I'm done. If you don't feel like explaining yourself, I certainly won't harass you by pushing the issue.
 

Dr. Strangemonkey said:
I really disagree with your analysis here:

1.) If this is a functional value for narrative then printed books also fail at conveying narrative. Alice is always falling down the rabitt hole, Jack is always chopping the bean stalk, and Frodo is always fat and slightly bored in the shire.

We're talking about a narrative, not the state of things at any point of the narrative. Let me clarify.

Frodo gets the ring. Frodo leaves the shire. Frodo goes to Gondor. Etc. Whereas in an MMO it might be more like, Frodo leaves the shire. Frodo leaves the shire. Frodo and Frodo got to Gondor and run a mission. The XP is good, so they run it again. Later, they meet Frodo, who has just left the Shire with the ring. That's not narrative.

Narration is a series of logically connected events. MMOs typically lack continuity.

2.) There are differences in tolerance, but the function is still the same. Further some of your claims here don't work on face value. Of course there's collaboration and feedback. A computer game will stop working if you stop feeding it data and interacting with it. RPGs more so than others.

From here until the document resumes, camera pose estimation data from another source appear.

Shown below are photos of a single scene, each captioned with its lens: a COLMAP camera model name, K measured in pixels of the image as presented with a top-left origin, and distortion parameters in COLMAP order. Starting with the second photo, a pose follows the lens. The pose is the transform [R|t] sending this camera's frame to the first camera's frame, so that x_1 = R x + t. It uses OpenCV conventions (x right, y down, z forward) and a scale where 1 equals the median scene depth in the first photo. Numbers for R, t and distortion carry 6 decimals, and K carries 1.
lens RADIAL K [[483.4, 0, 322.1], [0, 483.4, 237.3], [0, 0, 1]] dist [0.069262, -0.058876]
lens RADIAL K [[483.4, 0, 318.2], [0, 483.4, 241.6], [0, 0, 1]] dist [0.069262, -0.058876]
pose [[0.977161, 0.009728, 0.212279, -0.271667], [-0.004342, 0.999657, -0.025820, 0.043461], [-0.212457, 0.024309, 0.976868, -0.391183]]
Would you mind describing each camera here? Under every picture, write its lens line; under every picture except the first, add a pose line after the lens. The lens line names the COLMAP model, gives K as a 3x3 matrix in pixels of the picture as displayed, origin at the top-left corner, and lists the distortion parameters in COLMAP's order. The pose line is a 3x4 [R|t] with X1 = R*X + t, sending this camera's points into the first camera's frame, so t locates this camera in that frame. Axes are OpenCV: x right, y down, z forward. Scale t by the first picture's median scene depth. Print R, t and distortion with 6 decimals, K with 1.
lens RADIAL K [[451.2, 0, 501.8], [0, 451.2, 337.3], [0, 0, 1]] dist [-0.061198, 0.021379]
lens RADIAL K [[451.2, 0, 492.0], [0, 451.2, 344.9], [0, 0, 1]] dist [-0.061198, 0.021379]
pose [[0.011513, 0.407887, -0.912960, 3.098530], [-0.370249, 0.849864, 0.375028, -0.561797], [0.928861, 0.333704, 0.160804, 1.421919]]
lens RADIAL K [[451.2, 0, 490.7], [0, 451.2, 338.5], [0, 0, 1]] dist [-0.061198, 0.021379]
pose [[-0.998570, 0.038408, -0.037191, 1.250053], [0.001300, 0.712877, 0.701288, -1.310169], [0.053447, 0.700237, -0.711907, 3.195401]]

"I stop working" is not collaboration. Ask any corporate mediator or industrial psychologist. A CRPG's only response to error is to give up.

A human player, however, can recover from any error.


4.) By the definition you give there is no sensible way to interpret CRPGs as failing. The immersive framework functions as the limitation of possible actions in both mediums. The tolerances are different in both scope and value, but in neither my MilSF CRPG nor my MilSF TRPG can your character move the adventure forward by suddenly deciding to turn into a dragon and burninate the city.

"Within the immersive framework." Rule one precludes characters from turning into dragons unless that is part of the story. Here's an example that illustrates what I mean.

"I turn my pistol on my head and pull the trigger."

Easily resolved in a TRPG, although there may not be specific provisions for this action. Generally impossible in a MMO, shooter, console game, or CRPG.
 

Social constraints take the place of silicon constraints. A player who insists on self-destructive behaviour for his PC is likely to piss off the other players, and get booted (assuming the group doesn't suffer from the geek social fallacies). That's your "I stop working".
 

pawsplay said:
At that point, they won't be in the same genre. You can teach an AI to run a traditional RPG, but putting an AI in charge of a MMO gets you... nothing. If you posit a CRPG full of intelligent objects, that's a whole different game.

I'm not quite sure what this means? What do you mean it gets you nothing?

I'm saying that you'd have an AI Dm, that could run scenarios like a Human DM, but since it's got virtually instant access to the rules, and can make pretty much instantaneous descicions, it can handle off the beaten path just as quickly as on the beaten path.

Computers can't do this as well yet, as we don't have true AI yet.


I believe otherwise. I used to study computer science, and I'm currently in mental health. If I had to predict something, it would be that by the time an AI could beat a modern human brain at this task, our brains will be that much better.

Hrmm I disagree completely. We're already at the point where without tech, we'd be just about completely useless/unable to function.

I don't see the human brain advancing in the same way. I see us just relying more and more on tech to do things for us.
 

Defining RPGs as requiring "collaborative" decision making is silly. All that does is automatically rule out one person RPGs. Sure, that accomplishes your goal of declaring computer RPGs to not be "real" RPGs, but there's no rational reason why a one person RPG shouldn't be possible.

As for the rest of it, sure, if you define social constraints and constraints of DM preparation to not count, then tabletop RPGs haven't got constraints. I, too, can win arguments if I stipulate that all the arguments against my position don't count.
 

pawsplay said:
"The majority" can't mod WoW to be anything they want.
I said players of single player sandbox-style crpgs have more freedom, not unlimited freedom. And DMs of ttrpgs don't have unlimited freedom anyway, there are social constraints and constraints of past decisions.

pawsplay said:
You compare game design to game design, play to play, gamemastering to gamemastering.
You yourself said that a player of a crpg is his own DM. Ofc there is no position with the name 'gamemaster' in a crpg, but the tasks done by a tt GM are split up between players and game designers in a crpg.
 

There are two ways in which crpgs offer more freedom than ttrpgs.

1) More content = more freedom. A single part-time GM can never match the content of many full-time game designers.

2) The presence of other people will always act as a constraint on my freedom. Their needs and desires will often conflict with mine. This can only be resolved by compromise. Or murder. I assume we're going with compromise. This also means that mmos allow significantly less freedom than single player crpgs due to the presence of other people.
 

Doug McCrae said:
There are two ways in which crpgs offer more freedom than ttrpgs.

1) More content = more freedom. A single part-time GM can never match the content of many full-time game designers.

2) The presence of other people will always act as a constraint on my freedom. Their needs and desires will often conflict with mine. This can only be resolved by compromise. Or murder. I assume we're going with compromise. This also means that mmos allow significantly less freedom than single player crpgs due to the presence of other people.

If you are a human, and I bet you are, you are wrong. Less constraints does not mean more freedom for humans. Because human beings have needs too. When you think about humans better talk about comfort. The presence of and interaction with other people in the long run make you more comfortable than a one-time humanly programmed machine that will make you get bored.

That means that humans better react and satisfy your needs than software.
 

xechnao said:
Less constraints does not mean more freedom for humans.

Less constraint always means more freedom, by definition of both words. Unless, of course, we aren't using the accepted definitions of either.